The town last month hired NV5 of Melville for all architectural, engineering, design, bid phase services, construction administration and inspection services for the Carlls River watershed project at a cost not to exceed $1.09 million.

The work is at five locations and is expected to cost nearly $6.8 million. Rich Groh, the town’s chief environmental analyst, said that the first area is Elda Lake in North Babylon. The town aims to replace badly deteriorated steel pipe culverts that are under Phelps Lane with a concrete box culvert, Groh said. They also want to eliminate two overflows that don’t work and create a fish passageway so that eels, trout and other local marine life can traverse the dam and move upstream.

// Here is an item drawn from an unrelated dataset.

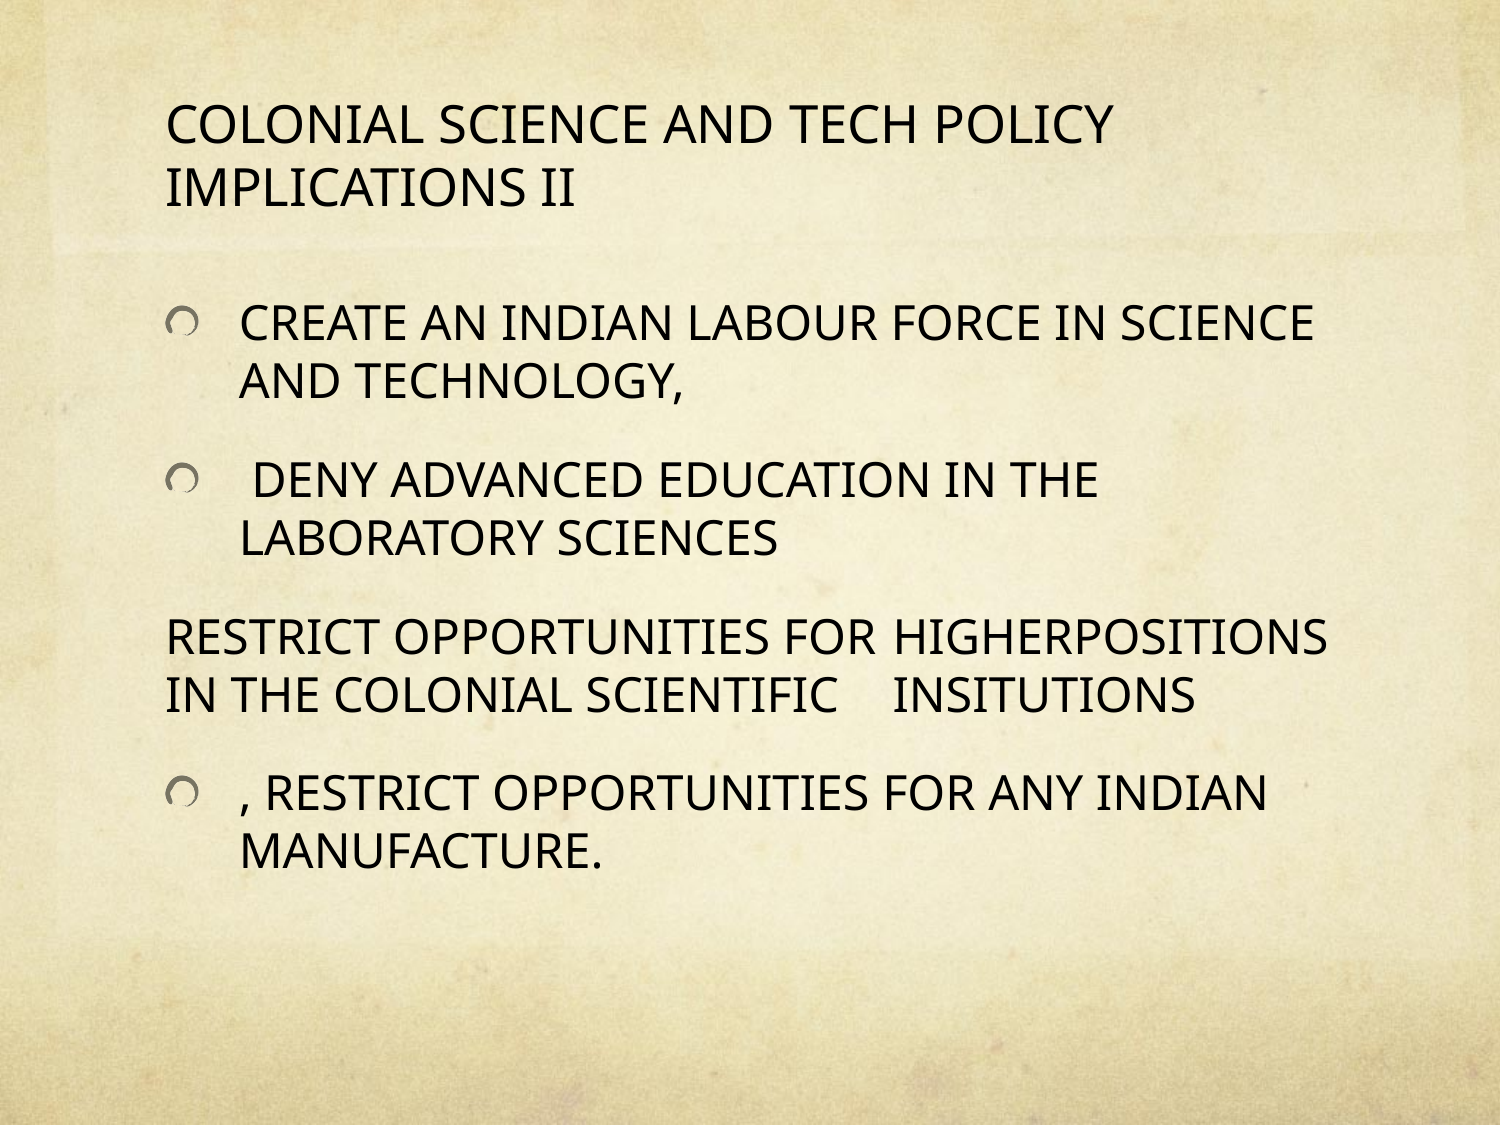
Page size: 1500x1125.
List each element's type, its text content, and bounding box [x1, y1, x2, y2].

“So in addition to the resiliency, it’s a nice environmental benefit,” Groh said.

Other parts of the watershed work include a storm water treatment wetland to be built north of Sunrise Highway and west of Belmont State Park that will naturally capture and treat runoff. Two culverts will be replaced at Southard’s Pond in Babylon Village, a screen added to an intake pipe and a fish passageway added. Also in the village, a culvert will be replaced with a wider structure near Locust Avenue and south of Argyle Lake a culvert will be replaced and repairs will be made to a control gate and spillway.

Groh did not have a timeline for the work but said the Governor’s Office of Storm Recovery is requiring the projects be 30 percent designed by August.